El-Taher feels he was used by both the British and Iraqi governments. “I was doing something good, something positive, passing on intelligence to establish dialogue. I was instrumental in setting up the first visit from the British War Graves Commission to Iraq and the Iraqis cooperated in preserving the grave of Gertrude Bell. Baroness Kennedy was about to start cultural links with Iraq and there was a chance to resurrect the offices of the British Council in Baghdad.”
Hans von Sponeck, head of the UN Oil-for-Food programme from 1998 to 2000, said: "Riad El-Taher was a concerned and committed person who spoke out on the injustices of international policy. If he broke the rules then he is accountable for his own actions. But he is a small fish."
Denis Halliday, a former head of the UN humanitarian programme in Iraq , said that the jailing of El-Taher showed continuing "double standards" over Iraq . "What is appalling is that the real culprits, those who cheated most on sanctions, are the big guys - governments, politicians and major companies in Australia, the US, India, France and Russia who paid millions of dollars in kickbacks to Saddam.”
Judge Nicholas Loraine-Smith, who sentenced El-Taher at Southwark Crown Court seemed to acknowledge that many guilty people would never stand trial, saying: "It must seem to you to be unfair to be in the dock while many others are not." He concluded that his primary motive was financial gain and that he had made £86,000 from selling his oil allocations.
Mr Dalyell, the former Father of the Commons said: "At a time when the Justice Secretary wants to reduce the prison population it seems preposterous to be sending a 71-year-old man, who poses no threat to the public, to jail in such controversial circumstances.”

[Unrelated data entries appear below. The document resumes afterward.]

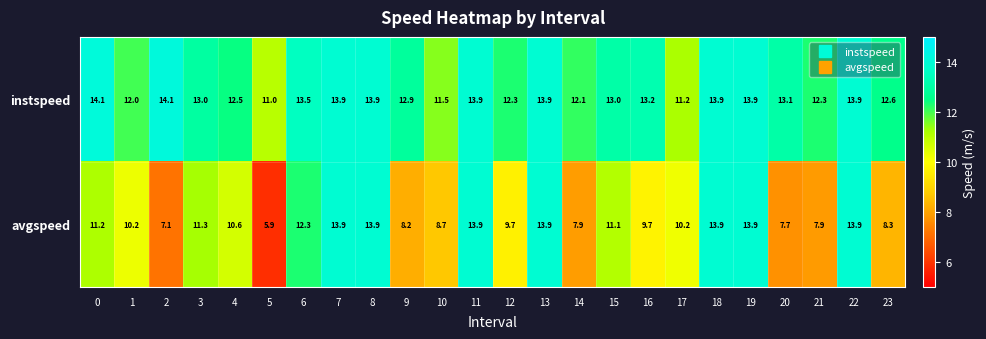

List the series in order of their overall mean, highest first.

instspeed, avgspeed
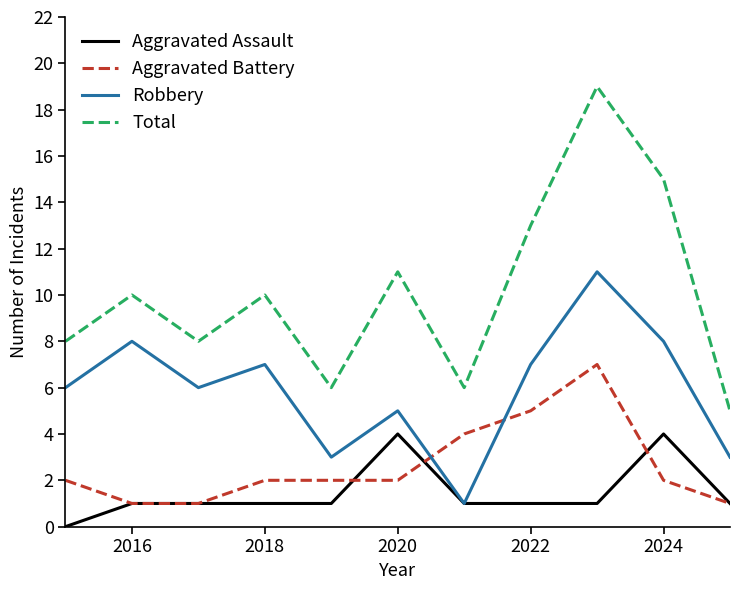

Which series has the largest total across all categories?

Total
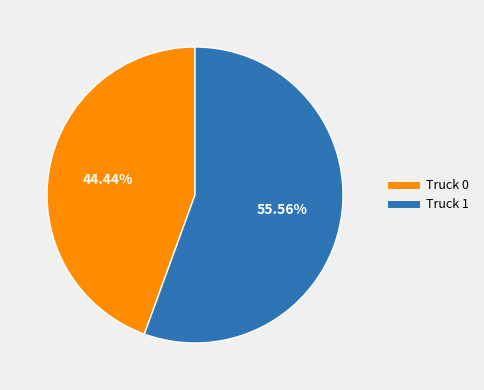

Rank the categories by value from lowest to highest.

Truck 0, Truck 1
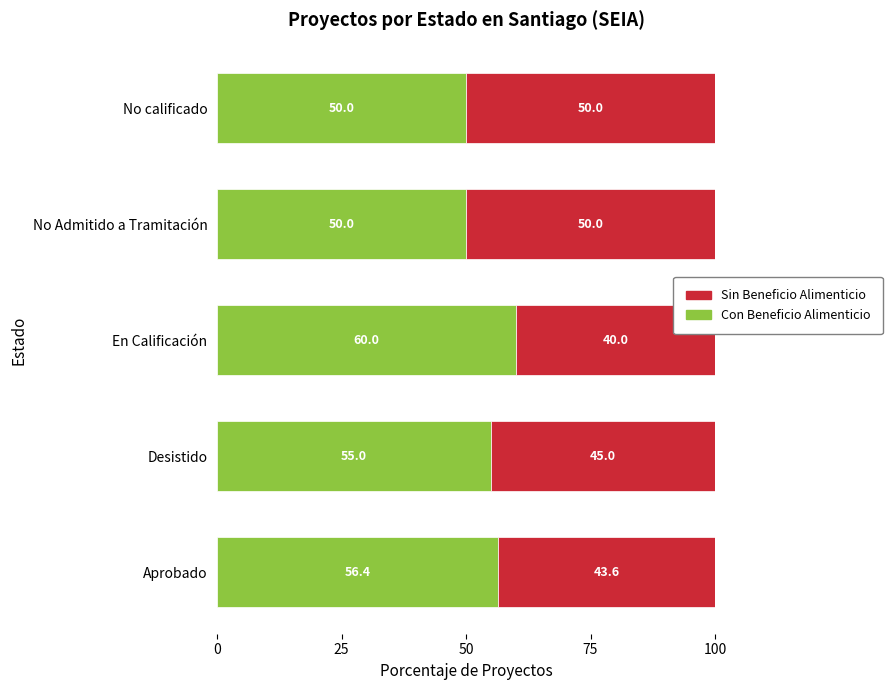

True or false: Con Beneficio Alimenticio has a value of 18.2 at Aprobado.

False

The prosecution and subsequent imprisonment of a 'small fish' in this ocean clearly illustrates the discrimination and unfairness of Britain’s legal system. In excess of £20 million have been spent bringing the prosecution to see El-Taher spend five months in prison, again at tax payers’ expense. He has appealed against his conviction. On 27th April 2011 he was released from prison to serve the remainder of his sentence under house arrest.
He was ordered to pay £500,000 for confiscation of his assets which he allegedly acquired due to his involvement with the Oil-for-Food Programme and ordered to pay a further £70,000 towards his legal aid. Yet the court decided that he only benefitted by receiving £86,000 from the programme.
He decided to tell the story of this life to expose the illusion of democracy.